Reputation: 347
I am trying to create a method to find and return the first tag in a given HTML string, and returns null if no such tag is found. (A tag would be something like <b>
)
I looked through the String class methods but I can't find a method that can suit this purpose. I'm thinking my plan is to scan each word for a "<" then once it is found, scan for a ">", but am unsure of how to do so. Also wondering if I should put a while/for loop in there? Help is appreciated, thank you.
public class HTMLProcessor {
public static void main(String[] args) {
System.out.println(findFirstTag("<b>The man jumped.</b>"));
}
public static String findFirstTag(String text) {
int firstIndex = text.indexOf("<");
if (firstIndex >= 0) {
String newText = text.substring(firstIndex);
int secondIndex = newText.indexOf(">");
return text.substring(firstIndex, secondIndex + 1);
} else {
return null;
}
}
Upvotes: 3
Views: 906
Reputation: 121998
You can try with indexOf()
and lastIndexOf()
methods from String class.
You definitely need a HTML parser, Just pick one.
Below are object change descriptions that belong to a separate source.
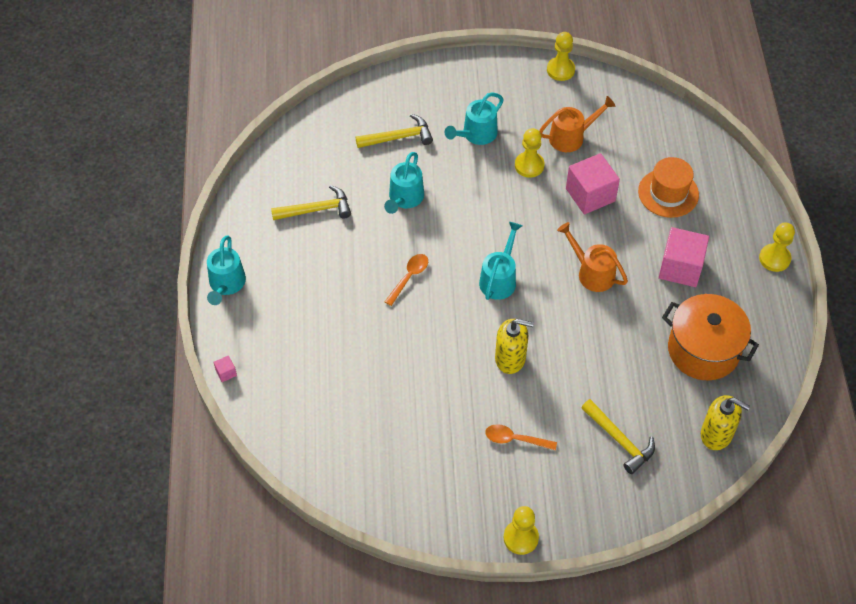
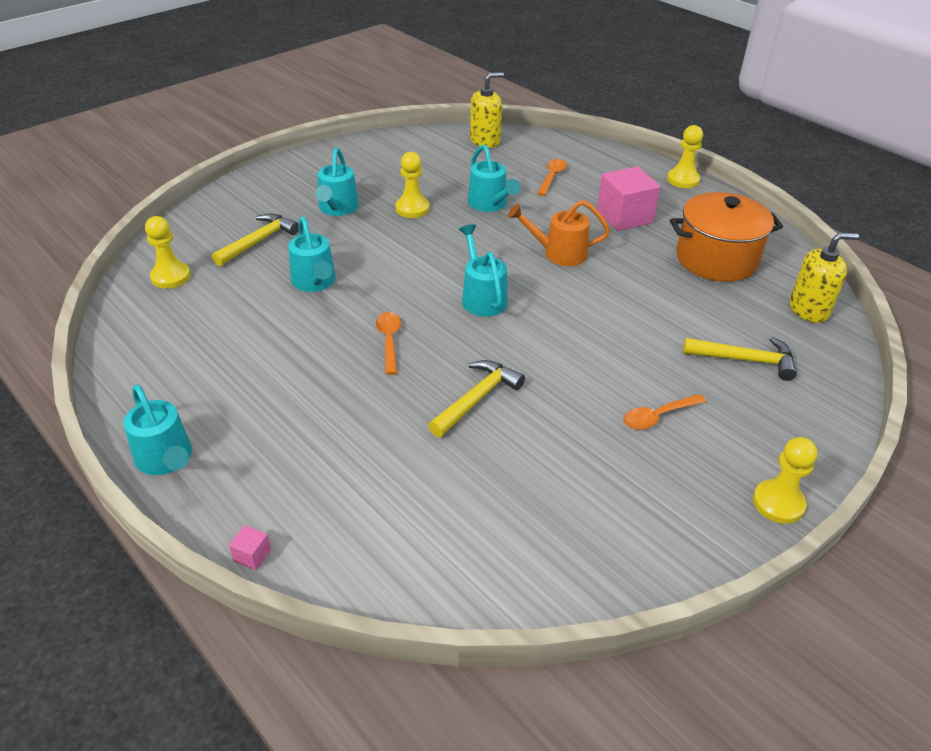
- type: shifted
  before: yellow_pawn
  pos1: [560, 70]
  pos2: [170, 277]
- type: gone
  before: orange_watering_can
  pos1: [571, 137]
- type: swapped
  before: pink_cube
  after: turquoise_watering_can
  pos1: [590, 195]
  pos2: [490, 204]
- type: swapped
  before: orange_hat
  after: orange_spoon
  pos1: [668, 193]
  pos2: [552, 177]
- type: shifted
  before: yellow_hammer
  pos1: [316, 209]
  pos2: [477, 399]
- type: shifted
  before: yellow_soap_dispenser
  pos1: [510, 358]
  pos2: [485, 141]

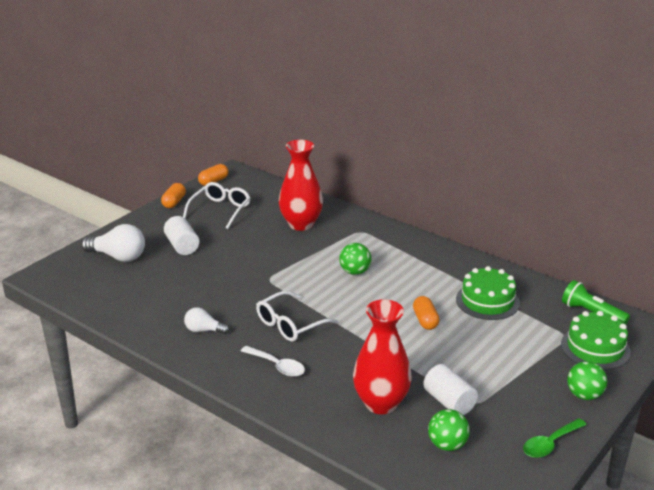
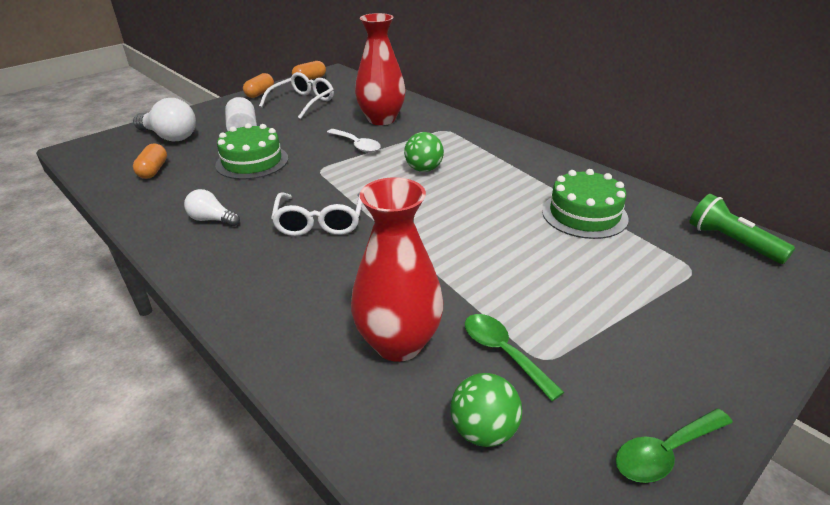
- type: rotated
  before: white_glasses
  pos1: [290, 324]
  pos2: [320, 222]
  turn: -60
- type: shifted
  before: orange_capsule
  pos1: [425, 320]
  pos2: [153, 170]
- type: shifted
  before: green_cake
  pos1: [595, 348]
  pos2: [252, 162]
- type: shifted
  before: white_spoon
  pos1: [277, 366]
  pos2: [357, 145]
- type: gone
  before: green_ball
  pos1: [584, 395]
- type: swapped
  before: white_cylinder
  after: green_spoon
  pos1: [449, 402]
  pos2: [503, 353]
Jsoup
is one the best html parser.
Considering you are doing this multiple times and places.
And do not prefer much for regex while dealing with html strings
Upvotes: 2
Reputation: 653
Use regular expressions.
Pattern p = Pattern.compile("<([A-Z][A-Z0-9]*)\\b[^>]*>(.*?)</\\1>");
Matcher m = p.matcher(yourText);
Will match things like <b>this is bold</b>
Upvotes: 2